Texto para análise:
----

Diretor no Centro Nacional de Pesquisa Científica da França, especialista, que vive em Paris, realizou palestra na Maison de France, Rio, na última semana
Hervé Le Treut é da primeira geração de franceses que não
foi à guerra. Ele foi criado perto do Atlântico
e tem preferência por céu
carregado - Ana Branco / Agência O Globo
“Tenho 59 anos.
Nasci em Toulon, cresci em Bordeaux e hoje vivo em Paris. Desde cedo, quis
estudar a Terra. Na década de 1980, me envolvi com discussões sobre o efeito
estufa. Como pesquisador, participei de relatórios do Painel Intergovernamental
sobre Mudanças Climáticas das Nações Unidas ”
Conte algo que
não sei.
Na minha geração
havia um quadrinho, “S.O.S Météores”, no qual um grupo tenta lutar contra
mudanças climáticas provocadas por vilões. No passado, ataques ao clima eram
atribuídos a grandes máquinas, a usinas nucleares. Hoje sabemos que as mudanças
ocorrem por conta de coisas aparentemente inofensivas — gases transparentes,
sem cheiro ou gosto em condições normais, como o gás carbônico. Não imaginamos
que o perigo viesse de algo tão banal.
Adianta usar
ecobags e reciclar lixo se temos estruturas poluentes, como na energia?Precisamos
de ações na escala do Estado e do coletivo. Mas ações individuais são
pedagógicas. Sozinhas, não são suficientes. Por exemplo, se você roubar uma
mercadoria no supermercado, isso não vai ter grandes impactos na economia. Mas
você não deve fazer isso.
A ciência ainda
está distante da sociedade?

----

Instruções de trabalho:
1: Relacione as cidades em que, de acordo com a entrevista com Hervé Le Treut, ele nasceu, cresceu e vive atualmente.
2: Segundo a entrevista com Hervé Le Treut, por que as ações individuais, como usar ecobags e reciclar lixo, ainda têm valor, mesmo não sendo suficientes?
As linhas não têm relevância para o que se pede aqui.

Entradas do conjunto de dados:
----

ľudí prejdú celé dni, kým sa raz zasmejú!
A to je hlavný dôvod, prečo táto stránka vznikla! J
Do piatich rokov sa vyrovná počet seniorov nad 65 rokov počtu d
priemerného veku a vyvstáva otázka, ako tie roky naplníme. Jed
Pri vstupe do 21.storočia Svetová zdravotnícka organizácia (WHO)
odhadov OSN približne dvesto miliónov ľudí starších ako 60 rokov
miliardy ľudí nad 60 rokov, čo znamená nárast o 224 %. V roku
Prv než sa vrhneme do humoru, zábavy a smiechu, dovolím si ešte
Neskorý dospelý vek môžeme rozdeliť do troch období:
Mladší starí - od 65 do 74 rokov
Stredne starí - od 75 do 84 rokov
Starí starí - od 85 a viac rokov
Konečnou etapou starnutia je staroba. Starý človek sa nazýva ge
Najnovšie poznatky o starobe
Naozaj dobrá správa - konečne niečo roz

----

Resultados:
1: Toulon, Bordeaux, Paris

2: Porque são pedagógicas. O entrevistado as compara ao roubo de uma mercadoria no supermercado, que não teria grandes impactos na economia, mas que ainda assim não se deve cometer.